■ **Document section**
BRISBANE, Australia, Oct. 4, 2016 /PRNewswire/ --
The content of the letter follows:
DAWNEY & CO PTY LTD
A.C.N. 168 708 503
4 October 2016
AWE Limited
Level 16, 40 Mount Street
North Sydney, NSW 2060
Attn: Bruce J. Phillips, Chairman
Dear Mr. Phillips,
Dawney & Co and our associates collectively own 500,000 shares of AWE Ltd ("AWE" or "the Company"). We do not deny our holding is small relative to the number of shares on issue, however, we believe initiating an open conversation with the Board to address our concerns will benefit all shareholders, small and large.
By background, Dawney & Co is an investment company focused on undervalued and underperforming public companies. Most of the time, the company in difficulty faces one or more challenges caused by both internal and external factors, such as a protracted energy price rout. Sometimes, it is necessary to take an active role in the company's affairs by proposing solutions from an "outsiders" viewpoint to the Board of Directors and our fellow shareholders. We approach every challenge in a logical and commercial way.
AWE hit our radar in January when the share price touched a 15 year low of $0.31. Familiar with the early successes of the Company, we decided to conduct deeper analysis and over the course of the year have monitored developments closely. In reviewing the Company's history, and comparing year to year, alarming trends emerged. Among other things, AWE has fewer assets, depleting reserves, reduced investment in replacing reserves and most troubling of all, the Company has written off a massive portion of past investment resulting in over $400 million in accumulated losses to date.
The Lone Star Offer:
As you well know, on 11 May 2016 the Company announced it had received an "unsolicited indicative conditional and non-binding proposal" from Lone Star Japan Acquisitions Ltd (Lone Star). The Board swiftly rejected this proposal in the same announcement as "opportunistic and not reflective of the fair underlying asset value of the Company". Truthfully, we found the rejection statement uninspiring with no information supporting the Boards decision, no mention of engaging with Lone Star and no plan for shareholders explaining how to realise the "fair asset value" in excess of the $0.80 per share offer. The market applauded the potential deal with the share price rising 16.26% on the news to finish at $0.715 (and advancing to a year high of $0.9475 on 19 July 2016).
Fast-forward to 25 August 2016 when the Company released its audited FY16 accounts, which the Board approved. These accounts disclosed losses of $363 million (including impairments). An impairment loss, as described in section 'Note 1 (D) Impairment' of the accounts, "is recognised whenever the carrying amount of an asset or its cash-generating unit exceeds its recoverable amount". After the Board approved asset impairment/reduction in recovery value, AWE's net asset backing (NTA) settled at $0.54 per share. This figure is somewhat lower than the $0.80 cash per share offered (recoverable) by Lone Star (however unsolicited indicative conditional and non-binding their proposal was). Unsurprisingly, the shares fell on the results (15.08%) and in the weeks following, continued toward pre-offer levels.
Questions for the Board:
1. Asset value communication-
If the Board agreed that AWE's recoverable value at 30 June 2016 was $0.54 per share, what was the rationale for deeming the $0.80 per share "opportunistic and not reflective of the fair underlying asset value of the Company"? Can the Board please clarify this discrepancy?

■ **Recorded information**
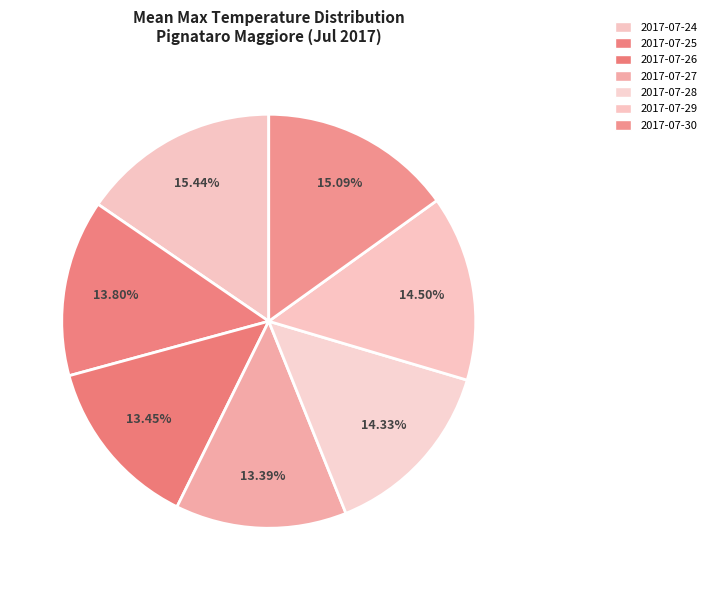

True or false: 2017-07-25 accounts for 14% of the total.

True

--

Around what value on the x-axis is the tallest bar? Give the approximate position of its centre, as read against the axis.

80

■ **Tasks**
1/ According to the Dawney & Co letter to AWE's chairman, what net asset backing per share did AWE settle at after the Board approved the asset impairments?
2/ Write the next part of the Dawney & Co letter to AWE's chairman, starting after its final sentence.
The entries are not needed for this work.

■ **Answers to this exercise**
1/ $0.54 per share.

2/
2. Capital decisions-
The Company has stated on numerous occasions the intention is to recycle capital, even though past investment decisions have produced accumulated losses of over $400 million. We now fear a desperate capital allocation decision to replace revenue and reserves. All else being equal, what is the Boards strategy to extract the rejection worthy "fair asset value" exceeding the $0.80 cash per share offered and when can shareholders expect payment?
3. Appointed advisers-
After the Board rejected the Lone Star offer, it appointed UBS as its Financial Adviser and Allens as its Legal Adviser. What was the motivation behind these appointments? Was it to help or hinder the transaction? What services were received, have fees been paid and, as a consequence, how are shareholders better off?
4. Director holdings-
On the date of the Lone Star rejection, Managing Director Biggs did not own a single share in the Company. Non-Executive Directors Williams, McEvoy, Betros and Penrose owned a combined 145,000 shares (as disclosed in the FY16 Annual Report). This means, under the Lone Star offer, the voting majority of the Board would have received cash consideration of $116,000 (145,000 shares x $0.80). In contrast, the same Non-Executive Directors earned $515,212 in fees and superannuation during FY16 alone and Mr. Biggs had just commenced a 3-year contract on 3 May 2016 to earn an annual salary of $800,000 including superannuation.
Were the comparative economic benefits to Directors weighed and did they factor in the Boards rejection?
Company Sale:
In our experience, management and Boards who have been unable to see value destruction coming are always poorly equipped to make judgments for a re-bound. Their ego is tied up with the way things were rather than the way things are.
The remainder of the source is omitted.